PAGE EXCERPT =>
□ □ □

Legislative Developments 2-05-2024

Legislative Developments 2-05-2024

Article 9 and lien-related legislation

Tennessee: Senate Bill 2110 was introduced on 1/29/2024 to amend the definition of “deposit account” in the state’s version of Uniform Commercial Code (UCC) § 9-102(a)(29). The new definition provides that the term does not include United States central bank digital currency. This appears to be similar to House Bill 1662, which was introduced last month.

Utah: Senate Bill 43, which would amend the state’s version of UCC § 9-513, passed the Senate on 1/31/2024. The amendment would add a new section that requires a filing office to send a notice to the secured party of record if the debtor files a termination statement.

Virginia: House Bill 414, which would prohibit a clerk of the circuit court from charging a separate fee for indexing a document that may serve as two or more instruments with independent legal purposes, passed the House on 2/1/2024. The prohibition would specifically apply to a record of mortgage effective as a financing statement under the state’s version of UCC § 9-502.

Other uniform laws legislation (includes the 2022 Amendments to the UCC with UCC Article 12-Controllable Electronic Records)

Arizona: Senate Bill 1497 was introduced on 1/29/2024 to (i) define “central bank digital currency” and what constitutes legal tender in the state; (ii) prohibit the use of central bank digital currency within the state; and (iii) amend the state’s version of UCC § 1-201 to exclude central bank digital currency from the definition of “money.” This appears similar to Senate Bill 1281, which was reported last week.

Kentucky: Senate Bill 155 was introduced on 1/31/2024 to enact the 2022 Amendments to the UCC, including UCC Article 12-Controllable Electronic Records, and related amendments.

Missouri: Senate Bill 1352 was introduced on 1/25/2024 to enact the 2022 Amendments to the UCC, including UCC Article 12-Controllable Electronic Records, and related amendments. The bill includes non-uniform provisions that add a definition for “central bank digital currency” and broadly excludes from the definition of “money” any electronic medium of exchange authorized or adopted by the government and central bank digital currency.

□ □ □

THE DATA =>
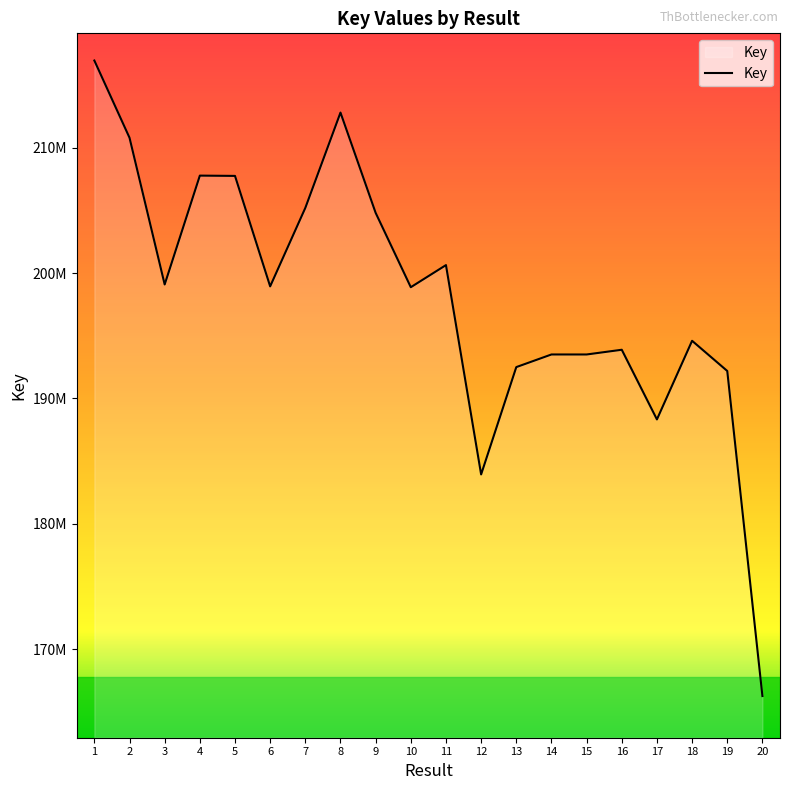

Does the chart have visible grid lines?

No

□ □ □

ACTIVITY 1 => List every state that has an entry in the legislative update.
ACTIVITY 2 => Continue the legislative update on state UCC bills from the point where its last entry ends.
The data placed after the legislative update are not needed.

EXERCISE OUTPUT 1 => Tennessee, Utah, Virginia, Arizona, Kentucky, Missouri

EXERCISE OUTPUT 2 =>
South Dakota: House Bill 1199 was introduced on 1/29/2024 to repeal portions of UCC Article 8. Specifically, the bill would delete portions of UCC § 8-110(a), all of § 8-110(e) regarding a security intermediary’s jurisdiction, and parts of § 8-511. The bill also amends cross references in § 9-305.

Tennessee: House Bill 2806 and Senate Bill 2640 were introduced on 1/31/2024 to increase the time period for providing notice of objection in the state’s version of UCC § 2-201(2) from 10 to 11 days.

Tennessee: Senate Bill 2219 was introduced on 1/30/2024 to amend the state’s version of UCC § 1-201. The amendment would add a definition for “central bank digital currency” and exclude central bank digital currency from the definition of “money.” This appears similar to House Bill 1901 and Senate Bill 1764.

Utah: House Bill 164, which would amend UCC Article 9 with respect to central bank digital currency, passed the House on 1/30/2024 and is now in the Senate. The bill would add a definition of “central bank digital currency” to UCC § 9-102 and exclude central bank digital currency from the definition of “money.” The bill would also provide that a central bank digital currency is not specie legal tender and is not legal tender in the state.

West Virginia: House Bill 4837, which would amend the state’s version of UCC § 3-118 so the statute of limitation for actions to enforce the obligation of a note reflects a bank’s duty to retain and produce records of such note, passed the House on 2/1/2024.

Emerging technology legislation (blockchain, distributed ledger technology, cryptocurrency, etc.)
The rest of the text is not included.